* Text shown *
**********
If a,b>=0, then a<=b equivalent to sqrt{a}<=sqrt{b}

[princesssarah]

Here is my problem.

Prove that if a,b are real numbers and a > (or equal to) 0 and b> (or equal to) 0 then a < (or equal to) b is equvilant to the sqaure root a < (or equal to) square root b.

I'm stumped! How can i prove this? Can anyone get me started in the rigth direction??
Thank you a ton.

 

[stapel]

Prove that if a and b are real numbers and a > 0 and b > 0 then a < b is equvilant to the sqaure root a < square root b.

I'm stumped! How can i prove this?

If a < b, then a - b < 0, so, applying the "difference of squares" formula in a slightly non-standard way, we get:

. . . . .\(\displaystyle \left(\sqrt{a}\, -\, \sqrt{b}\right)\left(\sqrt{a}\, +\, \sqrt{b}\right)\, \leq\, 0\)
**********
* Dataset extract *

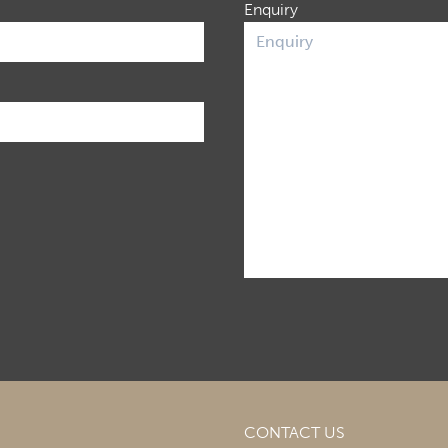
Enquiry
CONTACT US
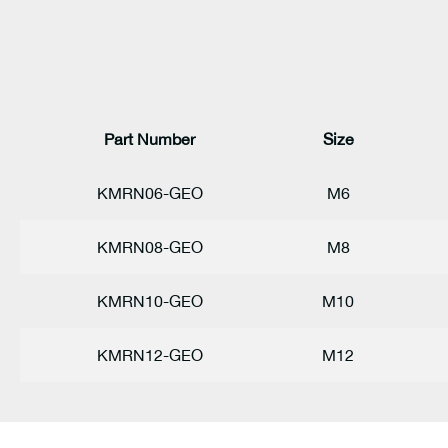
Part Number
Size
KMRN06-GEO
M6
KMRN08-GEO
M8
KMRN10-GEO
M10
KMRN12-GEO
M12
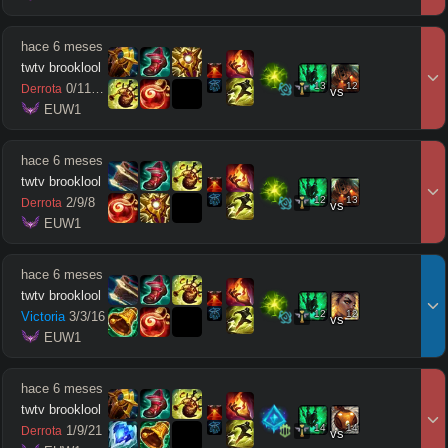
hace 6 meses
twtv brooklool
13
12
0
/
11
/
10
Derrota
vs
 EUW1
hace 6 meses
twtv brooklool
12
13
2
/
9
/
8
Derrota
vs
 EUW1
hace 6 meses
twtv brooklool
12
12
Victoria
3
/
3
/
16
vs
 EUW1
hace 6 meses
twtv brooklool
14
14
1
/
9
/
21
Derrota
vs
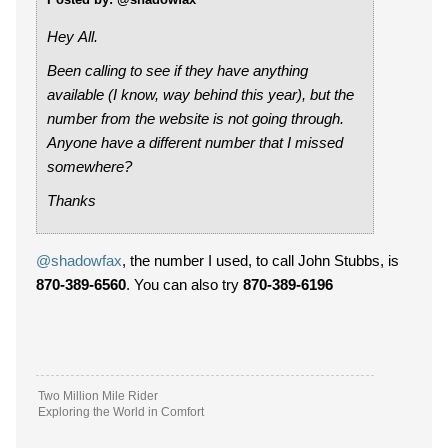
Hey All.
Been calling to see if they have anything
available (I know, way behind this year), but the
number from the website is not going through.
Anyone have a different number that I missed
somewhere?
Thanks
@shadowfax
, the number I used, to call John Stubbs, is
870-389-6560
. You can also try
870-389-6196
Two Million Mile Rider
Exploring the World in Comfort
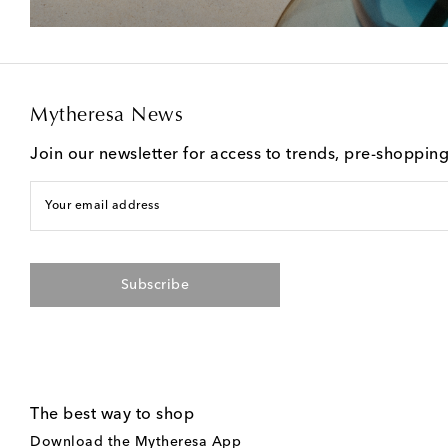
Mytheresa News
Join our newsletter for access to trends, pre-shoppin
Your email address
Subscribe
The best way to shop
Download the Mytheresa App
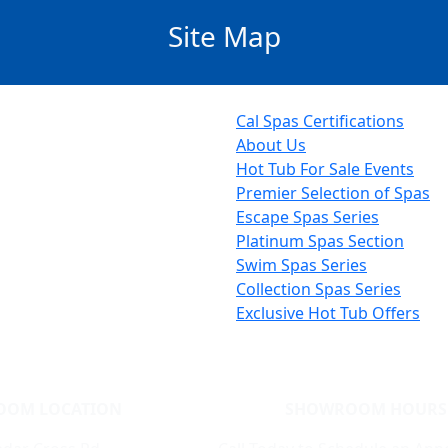
Site Map
Cal Spas Certifications
About Us
Hot Tub For Sale Events
Premier Selection of Spas
Escape Spas Series
Platinum Spas Section
Swim Spas Series
Collection Spas Series
Exclusive Hot Tub Offers
OOM LOCATION
SHOWROOM HOURS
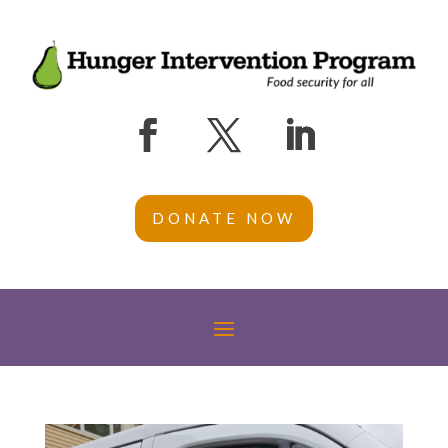
DONATE NOW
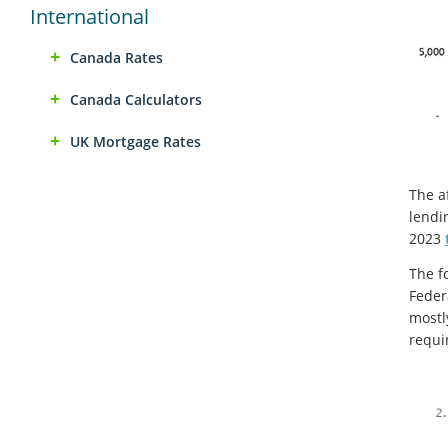
International
Canada Rates
Canada Calculators
UK Mortgage Rates
The a
lendin
2023
The f
Feder
mostl
requi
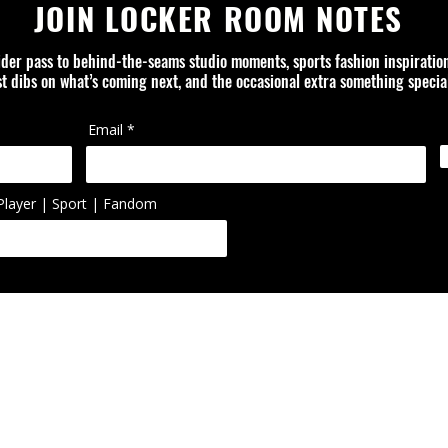
JOIN LOCKER ROOM NOTES
ider pass to behind-the-seams studio moments, sports fashion inspiratio
rst dibs on what’s coming next, and the occasional extra something special
Email
Player | Sport | Fandom
ed is an independent design studio and is not affiliated with or officially
ol, artist, or organization unless otherwise noted. Trademarks, logos, 
ted or reworked items are the property of their respective owners.
FAQ
ABOUT
CONTACT
PRIVACY POLICY
SHIPPING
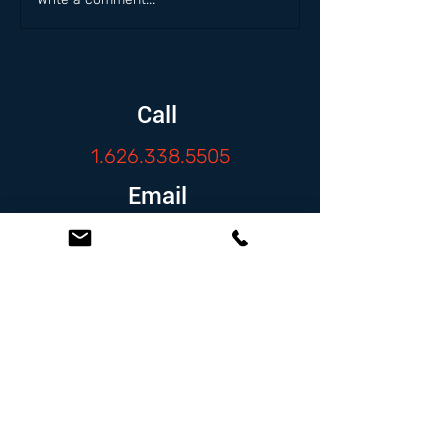
Call
1.626.338.5505
Email
info@zambranolaw.net
Follow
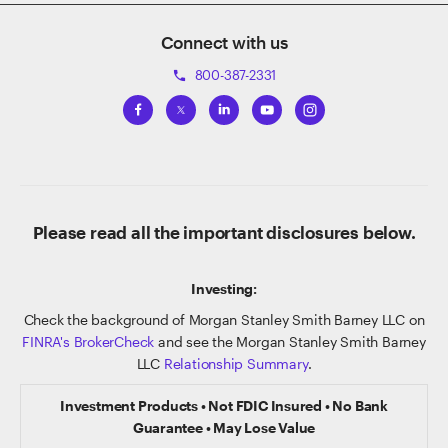
Connect with us
800-387-2331
phone
Please read all the important disclosures below.
Investing:
Check the background of Morgan Stanley Smith Barney LLC on
FINRA's BrokerCheck
and see the Morgan Stanley Smith Barney
LLC
Relationship Summary
.
Investment Products • Not FDIC Insured • No Bank
Guarantee • May Lose Value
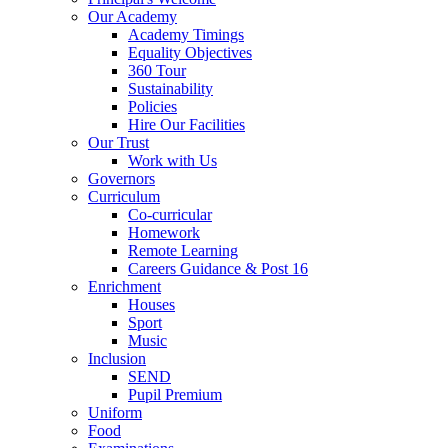
Our Academy
Academy Timings
Equality Objectives
360 Tour
Sustainability
Policies
Hire Our Facilities
Our Trust
Work with Us
Governors
Curriculum
Co-curricular
Homework
Remote Learning
Careers Guidance & Post 16
Enrichment
Houses
Sport
Music
Inclusion
SEND
Pupil Premium
Uniform
Food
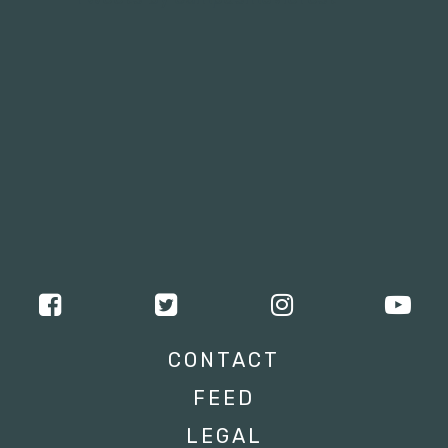
CONTACT
FEED
LEGAL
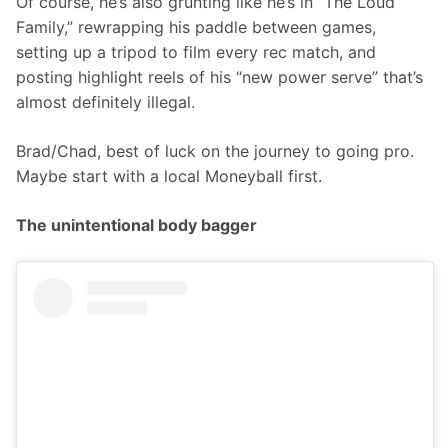
Of course, he’s also grunting like he’s in “The Loud 
Family,” rewrapping his paddle between games, 
setting up a tripod to film every rec match, and 
posting highlight reels of his “new power serve” that’s 
almost definitely illegal.
Brad/Chad, best of luck on the journey to going pro. 
Maybe start with a local Moneyball first.
The unintentional body bagger  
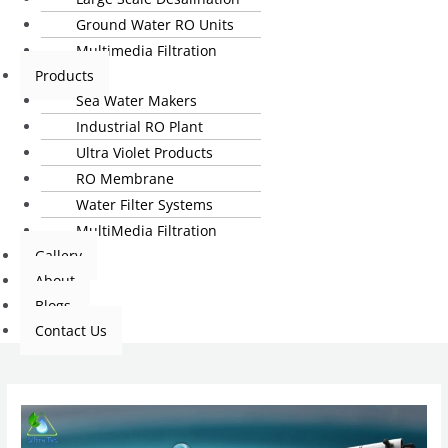
Ground Water RO Units
Multimedia Filtration
Products
Sea Water Makers
Industrial RO Plant
Ultra Violet Products
RO Membrane
Water Filter Systems
MultiMedia Filtration
Gallery
About
Blogs
Contact Us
**********
* To do *
1. In the forum thread about the square-root inequality, translate this sentence into Spanish: “If a < b, then a - b < 0, so, applying the "difference of squares" formula in a slightly non-standard way, we get:”
2. Write what comes next in the forum thread about the square-root inequality, picking up right after its final line.

* Responses by item number *
1. Si a < b, entonces a - b < 0, así que, aplicando la fórmula de la "diferencia de cuadrados" de una manera algo poco convencional, obtenemos:

2.
What do you know must be true about the sum in the second factor? (Specifically, think about positivity, negativity, and zero.)

The product of the two factors (one a subtraction and the other a sum) is less than or equal to zero, then either the product is negative (less than zero), or it is not (equal to zero). Consider each case, considering in particular the implications for the difference in the first factor above. :wink:

Eliz.